Thursday, November 22, 2007

My Muse is a Hag (Who Lives on Government Cheese)

If I didn’t know better
[Or if the world were like me]
I would think that artists learned to tickle the keys
To paint the notes they could not see
And puerile musicians with only 4 chords
Spilled the inkwell to blot out silence.
I’d think writers were poets
Who were packrats with words
And poets who attempted free verse as such
Were lazy and sucked at making thoughts rhyme
[So I slapped on a bumper sticker that screams:
Po-Mo! Creative! Unique!]

If painters were seraphim
And poets were saints,
I would be me.
Scraping month old paint chips off the palette
Closing my eyes to miss the sour keys
[If I hit them, it’s called Jazz.]
Telling myself that free verse has enough space
To let me act a fool.

My thoughts lean heavy against my eyes
And I can’t tell if it’s my soul or my gut that’s rotund and full.
Something heavy inside me churns like butter.
An ocean? A storm? (Dysentery?)
[No, pick some spiritual imagery.]
It’s the Holy Ghost haunting me, according to Over the Rhine.

Whatever notions, vague premonitions
Whatever desires to create like God
and speak existence into the unspoken,
All that is hope and frail and much broken,
Is but a spark caught flickering on an unfocused camera frame,
While the inferno dances out past the corner of my eye.

A letter for Thanksgiving

I suppose now is a good time to sit and think of all the reasons we should be thankful.

The first part is the sitting. Some of us (who work in offices), feel like we do that an awful lot. In fact, for 8.5 hours a day, I sit in a cheap office chair in front of my Macbook and fidget away. So why sit anymore?

Perhaps the sitting I'm thinking about isn't so much the physical position of our gluts on some padding. Perhaps I mean more of the spiritual sitting... a position of rest, but also of attentiveness, a position that is difficult to attain when our minds are overrun with time lines and schedules, people to meet and events to attend, assignments to complete and on and on. Our spirits are seldom still enough to just sit. I am thankful that I can sit.

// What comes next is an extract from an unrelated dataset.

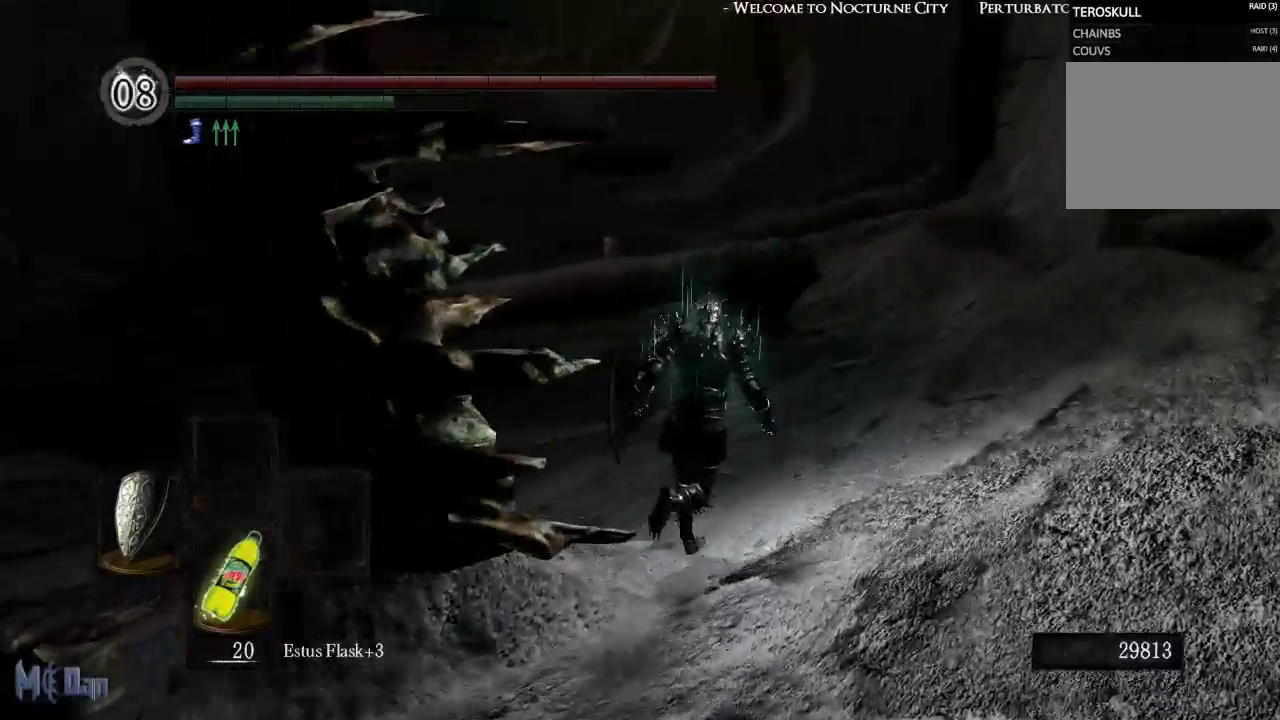
{"buttons": ["B"], "left_stick": "up", "right_stick": "left", "events": []}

"Be still and know that I am G-d."

I'm sitting on a couch, house sitting for some friends, who left banana chocolate chip muffins for me. (Crappy HNGR intern? Guilty as charged. But boy is guilt delicious.) Through the concrete ceiling, I hear someone sight-reading hymns on a piano and some foreigners w-rshipping on a brisk Thursday night in November, halfway across the world from the rest of their families. I'm thankful that family goes beyond our blood, but is found wherever there is His blood. In so many ways, we are exiles. But in so many ways, we find Home wherever we are.

There is a certain amount of restlessness in my heart. Pages and pages of journal will attest to the desires that demand a hearing. But even journals get tired of hearing the same things day in and day out. There is never full resolution. There is never full resolve. And what tomorrow looks like... what next semester looks like, I cannot say. But from our thoughts down to the core of creation, there is a yearning for completion. I am thankful that we are never left alone, nor are we without a promise.

I read this in 1st Peter today:

"To those who are elect exiles of the dispersion… according to the foreknowledge of G-d the Father, in the sanctification of the Spirit, for the obedience to J-sus Chr-st and for sprinkling with his blood: May grace and peace be multiplied to you." (ESV)

Ironic that we are elect. Chosen, loved, the children of He who rules the Hosts of the universe. And yet... we are ragged, dirty exiles with our hearts on that place we call Home.

No matter where you're getting your dose of tryptophan and football, how close or far you are from those you love, go on and sit. Be still. And even if you have every reason in the world to be ungrateful, let the Spirit of He who bought us with his blood bring you a thankfulness that transcends understanding. If you think you feel close to home, might I remind you that we are yet a ways off. But if you feel far and lost, He is nearer than You know.

Friends, my Family, may grace and peace be multiplied to you.